A new Marriott-branded hotel project is moving forward in southeast Salem, adding another sign of investment near one of the city’s key commercial corridors.
City permit records show a commercial building permit has been issued for a four-story SpringHill Suites hotel at 383 Farm Credit Drive SE. The permit describes the project as a wood-framed hotel with 103 rooms, while a project page from Wealth Hospitality Group lists the Salem SpringHill Suites as a four-story, 106-room hotel now in development. The Salem Area Chamber of Commerce has also scheduled a groundbreaking ceremony for the project Thursday, April 30, at 503 Farm Credit Drive SE.
The difference between “permit issued” and “hotel open” matters. A building permit does not mean guests can book rooms tomorrow. It means the project has cleared a major city review step and can move into construction, subject to inspections and remaining approvals. For a hotel, that process can include building, plumbing, mechanical, electrical, fire, site work and final occupancy reviews.
Still, the permit is a meaningful marker for Salem’s hospitality and development market. Hotels are often a confidence signal. Developers do not typically build more rooms unless they believe there will be steady demand from business travelers, visitors, events, health care, government activity or families passing through the region.
SpringHill Suites is Marriott’s all-suite, upper-moderate hotel brand, designed for both business and leisure travelers. Wealth Hospitality Group’s project page says the Salem property is planned with amenities including an indoor pool, meeting room, fitness center, laundry area, outdoor patio, fire pit, lobby bar, market pantry and on-site restaurant.
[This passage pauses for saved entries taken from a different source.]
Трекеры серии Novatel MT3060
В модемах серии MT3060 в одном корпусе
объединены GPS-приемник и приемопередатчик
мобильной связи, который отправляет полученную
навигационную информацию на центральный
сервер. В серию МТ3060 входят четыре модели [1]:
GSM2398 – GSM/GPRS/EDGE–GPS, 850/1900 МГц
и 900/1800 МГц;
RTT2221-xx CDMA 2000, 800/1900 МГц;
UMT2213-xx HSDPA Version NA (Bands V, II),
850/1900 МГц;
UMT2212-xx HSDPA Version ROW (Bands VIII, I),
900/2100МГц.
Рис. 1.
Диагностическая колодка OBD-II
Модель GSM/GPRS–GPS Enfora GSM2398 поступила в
The location also matters. Farm Credit Drive SE sits near Interstate 5 and Salem’s southeastern commercial and employment areas, giving the project access to travelers moving through the Willamette Valley as well as people visiting Salem for work, state government, tournaments, conferences, wineries, Silver Falls State Park and Oregon State Fair events.
City planning records show the broader proposal involved two new hotel buildings, driveways, parking and landscaping on land zoned Industrial Commercial. In plain terms, Industrial Commercial zoning is intended for areas that can support employment, commercial activity and heavier business uses than a typical neighborhood commercial district.
For Salem, the project is not just about adding another hotel sign. A new hotel can support construction jobs during the buildout, permanent hospitality jobs after opening, and indirect spending at nearby restaurants, stores, gas stations and event venues. It also strengthens Salem’s ability to host conferences, tournaments and business travel that require reliable room capacity.
The next key step is construction. If completed, the SpringHill Suites project would add more than 100 rooms to Salem’s lodging inventory and give the city another national-brand hotel option near I-5.